Jest w moim życiu taka Dobra Dusza, dzięki której poznaję produkty do ust z tzw wyższej półki, bo sama sobie, póki co, takich nie kupuję. Mowa o kochanej Hexxanie, która kilka miesięcy temu podarowała mi m. in. miniaturę lakieru do ust Shiseido w odcieniu RD 529.
Opakowanie to standardowa dla błyszczyków tubka z gąbkowym aplikatorem. Produkt jest bezzapachowy. Jak na lakier do ust przystało, ma bardzo dobrą pigmentację, a wykończenie błyszczące. Nosi się bardzo komfortowo; daje uczucie nawilżenia ust. Poza tym nałożony w odpowiedniej ilości nie ma tendencji do wylewania się poza kontur ust i odbijania na zębach.
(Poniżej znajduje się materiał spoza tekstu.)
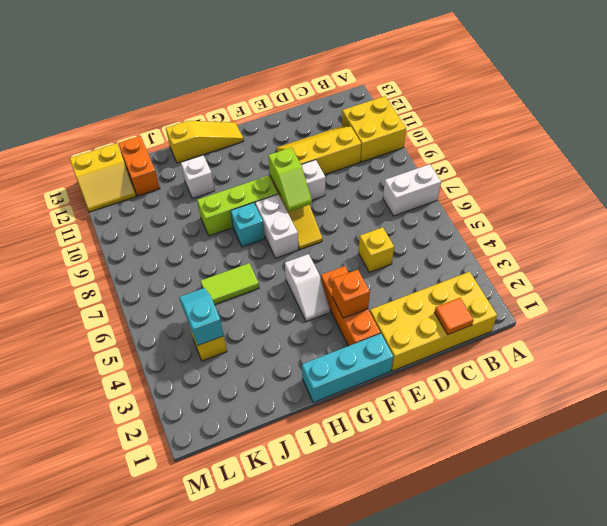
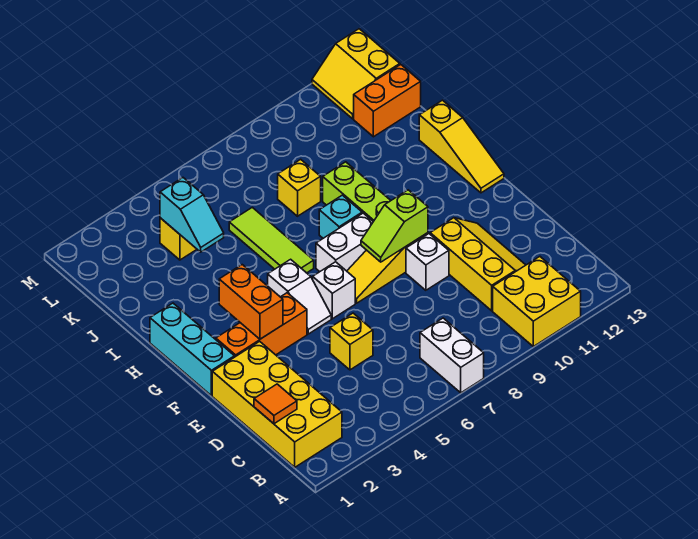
orange 1x1 brick [332,270,370,318] -> orange 1x2 brick [219,265,283,339]
white 1x2 slope [285,254,330,322] -> white 1x2 slope turned to [268,259,331,334]
lime 1x2 tile [200,263,259,305] -> lime 1x3 tile [229,207,314,273]
white 1x1 brick [181,156,215,198] -> white 1x1 brick moved to [313,262,355,319]
none -> yellow 1x1 brick [278,159,321,216]
cyan 1x2 slope [179,288,224,345] -> cyan 1x2 slope turned to [160,178,224,252]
włosy z wakacji, jakby ktoś miał wątpliwości
RD 529 to cudny buraczek z fioletowymi podtonami. Czuję się w nim świetnie. Jedyny zarzut, jaki mam w stosunku do mazidła, to jego nietrwałość. Bez jedzenia i picia znika z ust średnio po 2,5, czasem 3 godzinach. Natomiast jedzenie i picie masakruje makijaż ust.
Z przyjemnością sięgam po tego malucha.